Infelizmente, não podem os vereadores criar normas jurídicas a esse respeito, tipo darem um mandato estável ao ouvidor da Prefeitura, exceto se for algo voltado para o próprio Legislativo.Isto porque a iniciativa do projeto de lei caberá sempre ao Chefe do Executivo, o qual pode encaminhar mensagem capeando uma proposição que, por sua vez, torne a ouvidoria isenta e imparcial, chefiada por um servidor sempre indicado pelo Conselho de Usuários. Já este, com já dito, é de criação obrigatória, conforme dispõe a legislação federal.


Em todo caso, nós cidadãos precisamos fazer com que as ouvidorias funcionem já que elas são instrumentos de  relacionamento com os gestores públicos e que promovem um certo grau de participação.

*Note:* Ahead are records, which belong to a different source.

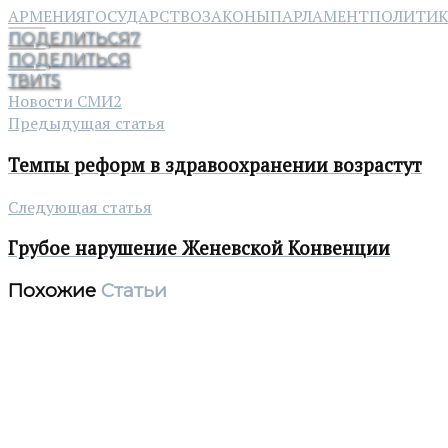
АРМЕНИЯ
ГОСУДАРСТВО
ЗАКОНЫ
ПАРЛАМЕНТ
ПОЛИТИ
ПОДЕЛИТЬСЯ
7
ПОДЕЛИТЬСЯ
ТВИТ
5
Новости СМИ2
Предыдущая статья
Темпы реформ в здравоохранении возрастут
Следующая статья
Грубое нарушение Женевской Конвенции
Похожие
Статьи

Logo, torna-se de grande relevância os usuários acionarem tais órgãos por meio de suas denúncias e reclamações, exigindo o máximo de transparência nas comunicações, o que, com o tempo, poderá levar a um aprimoramento da gestão, resultando na melhoria dos serviços oferecidos à população.


Portanto, deixo aqui registradas as minhas sugestões e considerações, em que não apenas me dirijo ao Poder Público a fim de que possa melhor cumprir a Lei Federal n.º 13.460/2017 e aprimorar a Ouvidoria, como também ao próprio usuário dos serviços públicos prestados, a fim de que este interaja mais com a Administração Municipal, apresentando manifestações, inclusive reivindicações de interesse coletivo.


Por último, deixo a sugestão para que a Ouvidoria da Prefeitura passe a funcionar em local mais visível e haja um atendimento ao público em todas as administrações distritais e ilhas, possibilitando o registro de manifestações em vários pontos do território municipal, além do site oficial internet e de um canal no WhatsApp.